Liberal MP Corey Hogan dismissed the motion as “game-playing” designed to “poke at people”.

And he’s absolutely right to call it a “trap” for the Liberals. But traps only work when you walk into them.

Indigenous Services Minister Mandy Gull-Masty deemed the motion an “immature waste of parliamentary time” and “clearly an insult towards Indigenous Peoples” because it didn’t include every clause of the original agreement. Energy Minister Tim Hodgson decried it as a “cynical ploy to divide us” that “cherry-picked” the MOU.

Yet the prize for the most tortured metaphor goes to the prime minister himself. Defending his vote against his own pipeline promise, Carney lectured the House that “you have to eat the entire meal, not just the appetizer.”

It’s a clever line, and it also reveals the problem. The “meal” Carney is serving is stuffed with conditions. Environmental targets or meaningful engagement with Indigenous communities aren’t unrealistic asks. A crippling industrial carbon price as a precondition might be though.

But the prime minister has already said the quiet part out loud.

​Speaking in the House a few weeks ago, Carney admitted that the agreement creates “necessary conditions, but not sufficient conditions,” before explicitly stating: “We believe the government of British Columbia has to agree.”

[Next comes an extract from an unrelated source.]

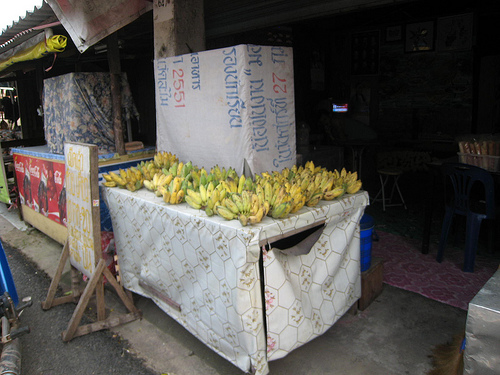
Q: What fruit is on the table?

​There is the poison pill. Handing a de facto veto to a provincial government that has spent years fighting oil infrastructure is neither constitutionally required nor politically likely. Elevating B.C.’s “agreement” to a condition, which is something the MOU text itself carefully avoids doing, means that Carney has made his own “meal” effectively inedible.

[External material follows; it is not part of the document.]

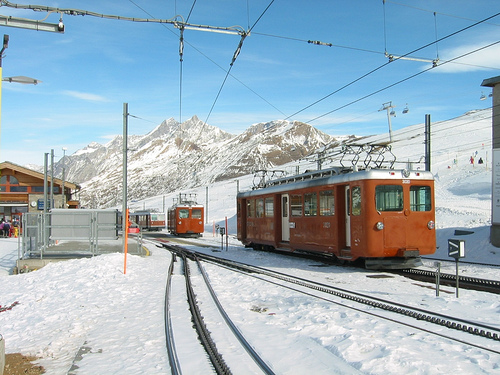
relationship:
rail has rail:
[153, 234, 500, 374] [153, 234, 500, 374]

Hodgson’s repeated emphasis that the Liberal caucus supports “the entire MOU, the entire MOU” only reinforces this theory.

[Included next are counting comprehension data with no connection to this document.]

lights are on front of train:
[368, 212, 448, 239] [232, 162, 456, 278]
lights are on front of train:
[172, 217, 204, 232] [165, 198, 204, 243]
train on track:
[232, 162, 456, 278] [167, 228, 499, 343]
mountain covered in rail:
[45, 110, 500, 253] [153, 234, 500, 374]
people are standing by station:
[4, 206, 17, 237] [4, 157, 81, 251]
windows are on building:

This entire episode forces us to ask whether the MOU is a real plan to build a pipeline, or just a national unity play designed to cool down the separatist temperature in Alberta. My sense is that Ottawa knew they had to throw a bone to Premier Danielle Smith because the threat of the sovereignty movement is gaining real traction. But you can’t just create the pretense of negotiation to buy time.

With the MOU getting Smith boo’ed at her own party’s convention by the separatists, it’s debatable whether that bone was even an effective one to throw.

There is a way. The federal government has the jurisdiction. If they really wanted to, they could just do it, provided the duty to consult with and accommodate Indigenous peoples was satisfied. Keep in mind: no reasonable interpretation equates Section 35 of the Charter to a veto.

Instead, the MOU is baked with so many conditions that the Liberals have effectively laid the groundwork for how they’re going to fail.

With overly-hedged, rather cryptic messaging, Liberals have themselves given considerable weight to a cynical theory, that the MOU is a stalling tactic, not a foundation to get more Canadian oil to the markets it’s needed in. Maybe Hodgson is telling the truth, and caucus is unified because the radicals are satisfied that “the entire MOU” ensures that a new oil pipeline will never reach tidewater through BC.

So, hats off to the legislative affairs strategists in the Conservative caucus. The real test of Carney’s political power continues: can he force a caucus that prefers fantasy economics into a mold of economic literacy to deliver on the vision Canadians signed off on? Or will he be hamstrung trying to appease the radicals from within?


Margareta Dovgal is managing director of Resource Works Society.